Ils disent que le Kongo est indépendant. Ils disent que l’Afrique est libre. Ils le disent chaque 30 juin. Et le peuple applaudit. Parfois. Par fatigue. Mais le peuple regarde. Un pays qui marche sur ses genoux, avec une couronne en papier et une dette sur le dos. Le peuple a hérité d’un drapeau, mais pas de la souveraineté. Il a hérité d’un palais, mais les clés sont ailleurs. Les présidents se font élire ici, mais se font valider là-bas. Ils prêtent serment devant la nation, mais font allégeance dans les chancelleries étrangères. Quand le pays saigne, on les voit courir… pas vers le peuple, mais vers leurs maîtres. Quand la guerre éclate, ils ne convoquent pas la mémoire, ils demandent un « envoyé spécial ».

Et ceux qui dirigent aujourd’hui ? Ils gouvernent avec le ton d’un gestionnaire, le regard d’un élève, et le silence d’un complice. Ils parlent d’indépendance, mais ils vivent de l’aide. Ils parlent de développement, mais signent des accords qui bradent l’avenir. Ils parlent d’identité, mais leur esprit est encore colonisé.

Les Africains ne sont pas encore libres. Les kongolais ne sont pas encore libres, ils sont autorisés à vivre. Sous condition. Sous supervision. Sous pression. Et tant que cette vérité ne sera pas dite, ils continueront à célébrer des anniversaires vides, à danser sur des tombes, à réciter des discours qui ne viennent pas du peuple.

Et tant que le peuple kongolais ne prendra pas conscience que sa liberté ne viendra pas de Kinshasa, ni de l’ONU, ni de la communauté internationale, ni l’union européenne, mais de lui-même, il restera les enfants d’un rêve inachevé.

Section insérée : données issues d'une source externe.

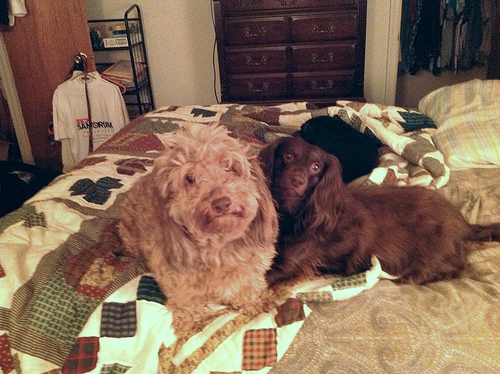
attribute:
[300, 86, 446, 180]
quilt — plaid, colorful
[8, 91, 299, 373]
dog — fluffy, staring, cream, fury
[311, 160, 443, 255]
hair — brown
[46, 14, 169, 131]
stand — metal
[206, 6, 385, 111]
dresser — wood, drawers, brown, wooden, black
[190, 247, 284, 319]
fur — white, brown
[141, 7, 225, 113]
wall — white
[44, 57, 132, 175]
shirt — white, clothese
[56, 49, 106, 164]
belt — brown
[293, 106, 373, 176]
sweater — black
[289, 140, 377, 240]
ear — long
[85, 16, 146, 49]
cupboards — closed, white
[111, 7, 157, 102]
wire — black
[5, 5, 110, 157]
frame — wood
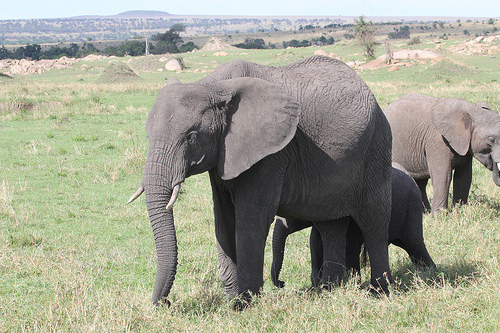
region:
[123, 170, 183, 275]
a section of an elephant trunk.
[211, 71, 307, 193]
the left ear of an elephant.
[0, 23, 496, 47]
a large mountain range.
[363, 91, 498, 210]
a baby elephant in a field.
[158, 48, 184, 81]
a large boulder in a field.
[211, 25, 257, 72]
a hill in the distance.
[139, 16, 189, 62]
a bunch of green trees.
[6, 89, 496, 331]
a field of lush green grass.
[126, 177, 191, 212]
baby elephant tusk.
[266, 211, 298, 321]
an elephant's trunkk.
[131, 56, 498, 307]
group of three grey elephants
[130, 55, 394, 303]
a big grey adult elephant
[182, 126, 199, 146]
an adult elephant's left eye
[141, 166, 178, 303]
an adult elephants trunk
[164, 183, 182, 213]
an adult elephant's left tusk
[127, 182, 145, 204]
an adult elephant's right tusk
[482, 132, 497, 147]
a baby elephant's right eye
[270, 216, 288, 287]
a baby elephant's trunk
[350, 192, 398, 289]
an adult elephant's left leg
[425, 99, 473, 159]
a baby elephant's right ear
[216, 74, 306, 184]
large gray elephant ear with sun on it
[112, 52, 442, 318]
large gray elephant with baby elephant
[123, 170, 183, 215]
two white elephant tusks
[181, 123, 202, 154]
left elephant eye with sun shining on it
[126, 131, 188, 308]
gray elephant trunk pointed downward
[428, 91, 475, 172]
right gray elephant ear with spot of mud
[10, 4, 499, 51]
skyline with mountains and green scrub brush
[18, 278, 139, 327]
dry yellow grass intermixed with green short grass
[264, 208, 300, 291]
baby elephant trunk pointed downward under mother elephant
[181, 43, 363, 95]
curved gray adult elephant back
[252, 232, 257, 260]
front leg of an elephant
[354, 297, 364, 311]
part of the grass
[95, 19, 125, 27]
section of a hilly terrain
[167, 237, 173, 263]
trunk of an elephant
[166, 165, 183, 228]
horn of an elephant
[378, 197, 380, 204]
back leg of an elephant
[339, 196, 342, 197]
body of an elephant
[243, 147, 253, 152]
ear of an elephant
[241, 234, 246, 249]
leg of an elephant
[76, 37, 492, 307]
elephants walking on grassy flat land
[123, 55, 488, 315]
adult elephant followed by younger ones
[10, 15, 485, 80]
tan mounds in back of elephants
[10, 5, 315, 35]
trees dotting distance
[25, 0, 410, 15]
hazy and pale blue sky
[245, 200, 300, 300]
small trunk under adult's body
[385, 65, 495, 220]
elephant with closed eye eating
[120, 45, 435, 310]
small elephants behind adult's rear leg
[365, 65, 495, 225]
elephant facing different directions from others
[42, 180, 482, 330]
tan and green grass under feet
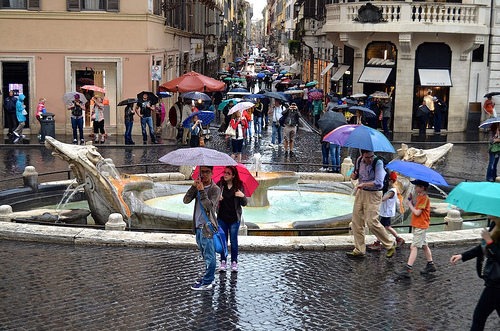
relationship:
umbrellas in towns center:
[4, 68, 499, 216] [1, 79, 497, 322]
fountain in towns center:
[2, 130, 499, 251] [1, 79, 497, 322]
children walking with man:
[319, 121, 449, 293] [322, 121, 401, 265]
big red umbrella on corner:
[155, 67, 229, 99] [1, 2, 214, 138]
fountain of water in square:
[2, 130, 499, 251] [1, 79, 497, 322]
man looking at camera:
[180, 163, 228, 293] [1, 79, 497, 322]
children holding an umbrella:
[392, 177, 437, 276] [381, 158, 454, 193]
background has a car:
[224, 3, 308, 168] [247, 55, 257, 65]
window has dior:
[73, 65, 107, 131] [82, 65, 104, 80]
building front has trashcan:
[1, 2, 214, 138] [37, 110, 61, 143]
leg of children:
[396, 233, 422, 281] [392, 177, 437, 276]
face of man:
[197, 163, 214, 186] [180, 163, 228, 293]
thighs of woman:
[215, 218, 242, 247] [215, 166, 248, 275]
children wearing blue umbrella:
[392, 177, 437, 276] [381, 158, 454, 193]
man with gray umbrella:
[180, 163, 228, 293] [158, 146, 239, 173]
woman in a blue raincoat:
[15, 91, 27, 138] [13, 93, 30, 123]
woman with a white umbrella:
[223, 100, 256, 161] [225, 101, 257, 118]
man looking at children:
[322, 121, 401, 265] [392, 177, 437, 276]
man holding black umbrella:
[134, 90, 161, 147] [136, 91, 161, 110]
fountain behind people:
[2, 130, 499, 251] [166, 145, 496, 330]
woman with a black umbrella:
[117, 96, 139, 146] [116, 99, 141, 109]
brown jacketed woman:
[215, 174, 248, 229] [215, 166, 248, 275]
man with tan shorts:
[281, 103, 303, 160] [280, 127, 299, 145]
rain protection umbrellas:
[1, 79, 497, 322] [4, 68, 499, 216]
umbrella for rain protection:
[318, 121, 398, 155] [322, 121, 401, 265]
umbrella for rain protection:
[158, 146, 239, 173] [160, 144, 238, 293]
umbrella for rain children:
[381, 158, 454, 193] [392, 177, 437, 276]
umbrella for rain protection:
[346, 106, 377, 120] [347, 105, 376, 130]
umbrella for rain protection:
[155, 67, 229, 99] [157, 70, 231, 136]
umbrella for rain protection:
[182, 107, 218, 132] [179, 110, 219, 147]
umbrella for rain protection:
[78, 84, 109, 96] [80, 84, 111, 144]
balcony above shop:
[323, 1, 484, 48] [307, 46, 482, 142]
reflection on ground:
[157, 242, 311, 330] [6, 226, 484, 322]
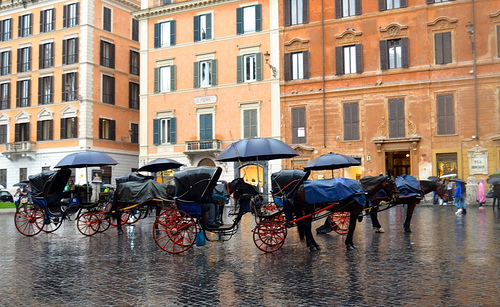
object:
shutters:
[237, 52, 263, 84]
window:
[243, 53, 257, 83]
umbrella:
[215, 138, 301, 185]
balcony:
[1, 141, 38, 154]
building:
[0, 0, 500, 205]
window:
[200, 59, 212, 87]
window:
[160, 65, 170, 92]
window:
[236, 5, 261, 35]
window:
[342, 46, 356, 75]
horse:
[290, 174, 399, 251]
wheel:
[252, 222, 287, 253]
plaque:
[468, 144, 488, 175]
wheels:
[153, 209, 198, 253]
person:
[452, 180, 465, 215]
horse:
[110, 179, 176, 235]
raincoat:
[117, 179, 167, 203]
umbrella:
[138, 157, 184, 182]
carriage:
[152, 166, 340, 253]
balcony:
[182, 138, 222, 155]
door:
[200, 113, 212, 149]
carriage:
[14, 168, 162, 236]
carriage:
[103, 171, 184, 226]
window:
[437, 94, 453, 136]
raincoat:
[476, 178, 486, 204]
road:
[0, 205, 499, 307]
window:
[153, 19, 174, 48]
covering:
[304, 177, 372, 207]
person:
[476, 178, 486, 210]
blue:
[453, 181, 462, 198]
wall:
[278, 29, 497, 195]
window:
[15, 46, 30, 74]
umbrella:
[54, 152, 118, 203]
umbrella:
[303, 152, 358, 179]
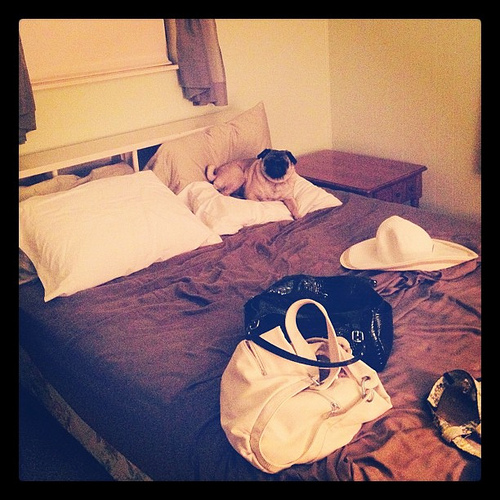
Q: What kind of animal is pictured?
A: Dog.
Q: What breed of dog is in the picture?
A: Pug.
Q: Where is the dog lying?
A: On the bed.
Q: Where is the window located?
A: Above the headboard.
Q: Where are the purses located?
A: On front right corner of the bed.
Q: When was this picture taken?
A: Early evening.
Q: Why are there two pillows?
A: It's a double bed.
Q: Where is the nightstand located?
A: Upper right side by bed.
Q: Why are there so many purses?
A: Two women in the room.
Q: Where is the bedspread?
A: Bunched at foot of bed.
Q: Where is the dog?
A: On the pillow.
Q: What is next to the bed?
A: A table.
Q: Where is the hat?
A: On the bed.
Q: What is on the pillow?
A: A dog.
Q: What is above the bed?
A: Curtains.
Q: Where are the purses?
A: On the bed.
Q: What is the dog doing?
A: Lying on a pillow.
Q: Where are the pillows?
A: On the bed.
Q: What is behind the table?
A: The wall.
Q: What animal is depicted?
A: Dog.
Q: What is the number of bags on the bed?
A: 2.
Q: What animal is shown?
A: A dog.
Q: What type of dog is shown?
A: A pug.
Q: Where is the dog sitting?
A: A pillow.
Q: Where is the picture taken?
A: A bedroom.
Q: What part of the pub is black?
A: Face.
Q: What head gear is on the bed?
A: Straw hat.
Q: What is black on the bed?
A: The purse.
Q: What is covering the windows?
A: Blinds.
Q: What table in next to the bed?
A: Nightstand.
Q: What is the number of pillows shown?
A: 4.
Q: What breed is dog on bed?
A: A pug.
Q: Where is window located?
A: Above bed.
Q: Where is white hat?
A: On bed.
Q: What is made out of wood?
A: Night stand.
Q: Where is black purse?
A: On the bed.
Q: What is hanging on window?
A: Curtains.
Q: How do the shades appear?
A: They are down.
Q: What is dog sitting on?
A: A pillow.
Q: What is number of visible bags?
A: Two.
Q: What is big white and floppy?
A: The hat.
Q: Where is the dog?
A: On a pillow.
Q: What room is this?
A: Bedroom.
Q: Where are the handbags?
A: On the bed.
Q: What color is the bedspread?
A: Brown.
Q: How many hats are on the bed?
A: One.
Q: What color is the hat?
A: White.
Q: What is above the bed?
A: A window.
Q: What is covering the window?
A: A blind.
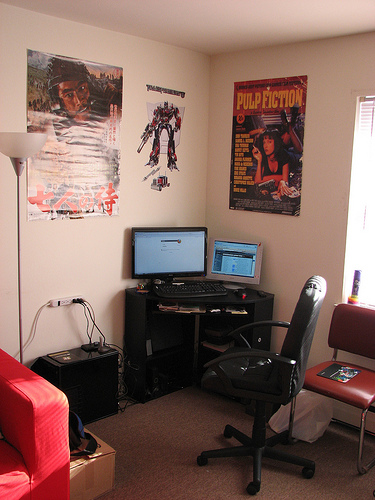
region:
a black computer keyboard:
[153, 279, 227, 299]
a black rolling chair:
[195, 275, 327, 493]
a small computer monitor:
[203, 235, 266, 289]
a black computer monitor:
[129, 227, 208, 281]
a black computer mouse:
[235, 287, 247, 299]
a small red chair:
[292, 303, 372, 473]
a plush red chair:
[0, 344, 71, 497]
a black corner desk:
[121, 277, 274, 403]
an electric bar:
[15, 294, 84, 362]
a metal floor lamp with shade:
[0, 130, 49, 371]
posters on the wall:
[17, 66, 310, 216]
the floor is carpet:
[155, 418, 181, 462]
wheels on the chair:
[183, 446, 293, 497]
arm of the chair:
[186, 347, 274, 360]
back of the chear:
[270, 264, 308, 392]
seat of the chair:
[196, 355, 282, 390]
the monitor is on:
[119, 224, 211, 275]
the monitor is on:
[207, 235, 254, 276]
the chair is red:
[321, 361, 372, 391]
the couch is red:
[14, 398, 52, 434]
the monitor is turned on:
[130, 225, 205, 278]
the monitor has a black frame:
[130, 227, 207, 277]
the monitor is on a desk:
[130, 224, 198, 281]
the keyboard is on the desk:
[151, 279, 229, 304]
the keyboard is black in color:
[155, 287, 233, 304]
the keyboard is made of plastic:
[162, 285, 238, 305]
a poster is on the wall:
[229, 70, 306, 216]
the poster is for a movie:
[232, 72, 304, 217]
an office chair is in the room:
[204, 278, 321, 485]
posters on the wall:
[2, 56, 299, 225]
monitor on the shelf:
[90, 217, 195, 284]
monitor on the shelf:
[214, 234, 260, 290]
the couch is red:
[7, 374, 94, 483]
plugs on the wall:
[39, 283, 106, 316]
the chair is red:
[317, 288, 372, 416]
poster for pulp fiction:
[198, 23, 304, 208]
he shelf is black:
[130, 275, 259, 389]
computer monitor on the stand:
[128, 222, 208, 275]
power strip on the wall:
[48, 298, 84, 305]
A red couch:
[0, 348, 85, 489]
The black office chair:
[193, 274, 335, 488]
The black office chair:
[187, 271, 332, 485]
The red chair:
[302, 295, 372, 473]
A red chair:
[295, 295, 371, 471]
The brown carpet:
[82, 382, 369, 493]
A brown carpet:
[84, 380, 369, 498]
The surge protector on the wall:
[35, 287, 96, 319]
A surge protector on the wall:
[45, 290, 92, 309]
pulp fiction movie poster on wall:
[218, 65, 318, 217]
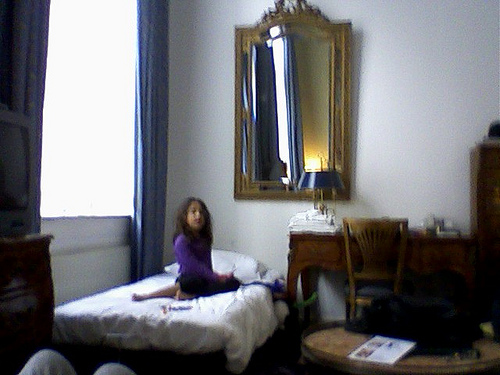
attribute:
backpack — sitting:
[355, 286, 485, 353]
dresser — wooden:
[462, 142, 497, 287]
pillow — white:
[172, 241, 256, 280]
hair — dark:
[170, 196, 213, 251]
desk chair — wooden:
[341, 217, 411, 300]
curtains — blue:
[134, 25, 184, 309]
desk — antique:
[283, 196, 498, 336]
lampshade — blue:
[289, 167, 349, 197]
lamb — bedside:
[297, 148, 344, 199]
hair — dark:
[167, 192, 219, 259]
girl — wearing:
[150, 193, 240, 295]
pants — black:
[168, 267, 245, 297]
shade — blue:
[292, 163, 343, 193]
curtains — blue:
[4, 2, 167, 284]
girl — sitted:
[124, 193, 245, 309]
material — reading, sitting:
[346, 332, 416, 368]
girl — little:
[168, 192, 242, 297]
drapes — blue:
[126, 5, 184, 283]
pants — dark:
[179, 274, 241, 297]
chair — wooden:
[341, 206, 415, 334]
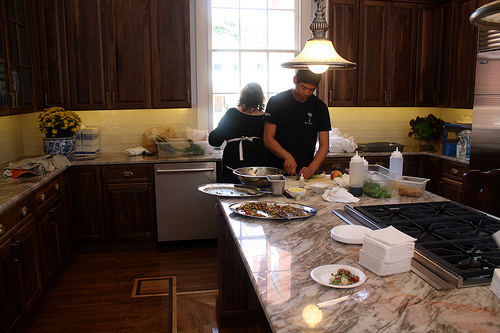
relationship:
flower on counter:
[36, 107, 88, 133] [3, 150, 184, 166]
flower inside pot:
[36, 107, 88, 133] [41, 139, 75, 159]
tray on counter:
[242, 199, 315, 225] [220, 171, 444, 322]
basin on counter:
[231, 164, 284, 186] [3, 150, 184, 166]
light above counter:
[294, 37, 346, 73] [220, 171, 444, 322]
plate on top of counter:
[313, 258, 359, 292] [220, 171, 444, 322]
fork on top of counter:
[322, 287, 369, 308] [220, 171, 444, 322]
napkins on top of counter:
[361, 212, 409, 281] [220, 171, 444, 322]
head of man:
[293, 66, 320, 94] [267, 69, 329, 174]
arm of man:
[261, 92, 299, 176] [267, 69, 329, 174]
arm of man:
[305, 114, 334, 174] [267, 69, 329, 174]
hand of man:
[283, 154, 293, 171] [267, 69, 329, 174]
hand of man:
[300, 166, 313, 179] [267, 69, 329, 174]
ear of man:
[292, 75, 304, 87] [267, 69, 329, 174]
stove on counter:
[369, 199, 499, 282] [220, 171, 444, 322]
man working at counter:
[267, 69, 329, 174] [220, 171, 444, 322]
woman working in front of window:
[208, 86, 279, 181] [208, 3, 298, 123]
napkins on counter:
[361, 212, 409, 281] [220, 171, 444, 322]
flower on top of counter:
[36, 107, 88, 133] [3, 150, 184, 166]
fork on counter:
[322, 287, 369, 308] [220, 171, 444, 322]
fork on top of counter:
[322, 287, 369, 308] [3, 150, 184, 166]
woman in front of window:
[208, 86, 279, 181] [208, 3, 298, 123]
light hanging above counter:
[294, 37, 346, 73] [220, 171, 444, 322]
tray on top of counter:
[242, 199, 315, 225] [220, 171, 444, 322]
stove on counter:
[369, 199, 499, 282] [3, 150, 184, 166]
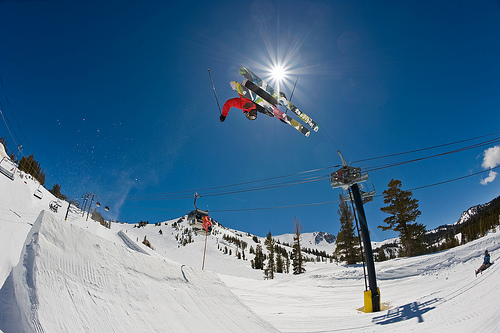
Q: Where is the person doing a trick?
A: In the air.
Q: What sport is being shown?
A: Skiing.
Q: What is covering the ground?
A: Snow.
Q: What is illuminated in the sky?
A: Sun.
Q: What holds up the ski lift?
A: Wires.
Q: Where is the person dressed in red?
A: In the air.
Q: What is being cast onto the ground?
A: Shadows.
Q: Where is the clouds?
A: Right side of the image.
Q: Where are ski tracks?
A: In the snow.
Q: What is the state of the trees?
A: Green.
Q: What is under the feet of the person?
A: Skis.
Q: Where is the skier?
A: In the sky.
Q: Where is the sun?
A: Behind the skier.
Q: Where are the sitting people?
A: On the ski lift.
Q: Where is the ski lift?
A: Behind the skier.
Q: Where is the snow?
A: On the ground.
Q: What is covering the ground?
A: Snow.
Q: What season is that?
A: Winter.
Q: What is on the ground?
A: Snow.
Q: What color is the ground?
A: White.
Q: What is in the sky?
A: Clouds.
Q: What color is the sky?
A: Blue.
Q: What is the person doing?
A: Skiing.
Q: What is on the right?
A: Chair lift.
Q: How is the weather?
A: Cold.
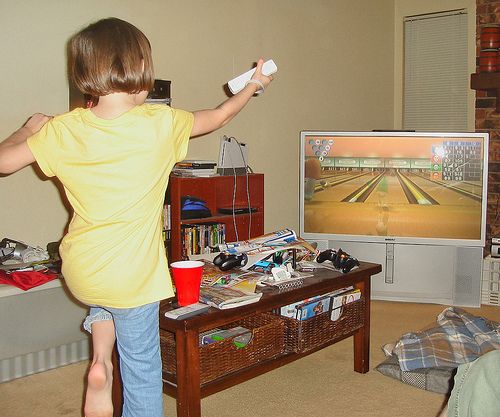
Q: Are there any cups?
A: Yes, there is a cup.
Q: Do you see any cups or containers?
A: Yes, there is a cup.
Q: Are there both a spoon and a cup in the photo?
A: No, there is a cup but no spoons.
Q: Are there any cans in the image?
A: No, there are no cans.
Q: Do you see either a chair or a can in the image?
A: No, there are no cans or chairs.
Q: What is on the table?
A: The cup is on the table.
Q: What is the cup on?
A: The cup is on the table.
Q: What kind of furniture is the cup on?
A: The cup is on the table.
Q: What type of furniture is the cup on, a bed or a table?
A: The cup is on a table.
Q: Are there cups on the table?
A: Yes, there is a cup on the table.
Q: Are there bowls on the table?
A: No, there is a cup on the table.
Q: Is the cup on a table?
A: Yes, the cup is on a table.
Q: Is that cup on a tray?
A: No, the cup is on a table.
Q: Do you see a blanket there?
A: Yes, there is a blanket.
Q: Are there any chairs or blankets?
A: Yes, there is a blanket.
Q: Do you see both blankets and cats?
A: No, there is a blanket but no cats.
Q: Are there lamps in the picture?
A: No, there are no lamps.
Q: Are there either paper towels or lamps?
A: No, there are no lamps or paper towels.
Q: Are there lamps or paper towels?
A: No, there are no lamps or paper towels.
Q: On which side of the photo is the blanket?
A: The blanket is on the right of the image.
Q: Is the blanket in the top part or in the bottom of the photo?
A: The blanket is in the bottom of the image.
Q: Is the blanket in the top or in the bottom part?
A: The blanket is in the bottom of the image.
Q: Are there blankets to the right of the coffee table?
A: Yes, there is a blanket to the right of the coffee table.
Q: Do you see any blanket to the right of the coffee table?
A: Yes, there is a blanket to the right of the coffee table.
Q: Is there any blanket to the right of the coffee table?
A: Yes, there is a blanket to the right of the coffee table.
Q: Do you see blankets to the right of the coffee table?
A: Yes, there is a blanket to the right of the coffee table.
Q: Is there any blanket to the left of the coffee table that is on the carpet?
A: No, the blanket is to the right of the coffee table.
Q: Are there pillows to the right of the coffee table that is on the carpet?
A: No, there is a blanket to the right of the coffee table.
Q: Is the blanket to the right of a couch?
A: No, the blanket is to the right of a coffee table.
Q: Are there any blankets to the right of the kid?
A: Yes, there is a blanket to the right of the kid.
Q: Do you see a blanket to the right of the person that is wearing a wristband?
A: Yes, there is a blanket to the right of the kid.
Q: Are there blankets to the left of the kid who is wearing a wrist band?
A: No, the blanket is to the right of the kid.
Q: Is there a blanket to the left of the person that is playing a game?
A: No, the blanket is to the right of the kid.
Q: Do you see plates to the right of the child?
A: No, there is a blanket to the right of the child.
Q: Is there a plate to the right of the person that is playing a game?
A: No, there is a blanket to the right of the child.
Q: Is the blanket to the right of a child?
A: Yes, the blanket is to the right of a child.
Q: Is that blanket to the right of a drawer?
A: No, the blanket is to the right of a child.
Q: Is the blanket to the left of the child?
A: No, the blanket is to the right of the child.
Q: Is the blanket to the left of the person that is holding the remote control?
A: No, the blanket is to the right of the child.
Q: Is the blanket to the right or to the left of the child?
A: The blanket is to the right of the child.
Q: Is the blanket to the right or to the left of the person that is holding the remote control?
A: The blanket is to the right of the child.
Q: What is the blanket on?
A: The blanket is on the carpet.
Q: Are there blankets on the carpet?
A: Yes, there is a blanket on the carpet.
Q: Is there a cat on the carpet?
A: No, there is a blanket on the carpet.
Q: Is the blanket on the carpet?
A: Yes, the blanket is on the carpet.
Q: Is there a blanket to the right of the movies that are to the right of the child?
A: Yes, there is a blanket to the right of the DVDs.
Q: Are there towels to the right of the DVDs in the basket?
A: No, there is a blanket to the right of the movies.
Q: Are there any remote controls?
A: Yes, there is a remote control.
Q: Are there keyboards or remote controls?
A: Yes, there is a remote control.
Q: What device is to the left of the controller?
A: The device is a remote control.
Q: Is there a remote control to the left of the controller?
A: Yes, there is a remote control to the left of the controller.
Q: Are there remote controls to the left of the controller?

Habitants de la terre, en dépit du silence que vous affichez face à la souffrance des Kongolais, souvenez-vous d'une chose. À chaque fois que vos téléphones sonneront, à chaque fois que vous allumerez vos ordinateurs pour lire vos mails, à chaque fois que vous roulerez dans vos voitures électriques, souvenez-vous que les larmes, la sueur et le sang des Kongolais coulent dans les veines de vos appareils.

Lwanzo referma son carnet. Il resta quelques secondes à regarder le plafond. Il savait que ces lignes ne changeraient peut-être rien. Mais il les avait écrites pour ne pas trahir sa mémoire, ni celle des victimes.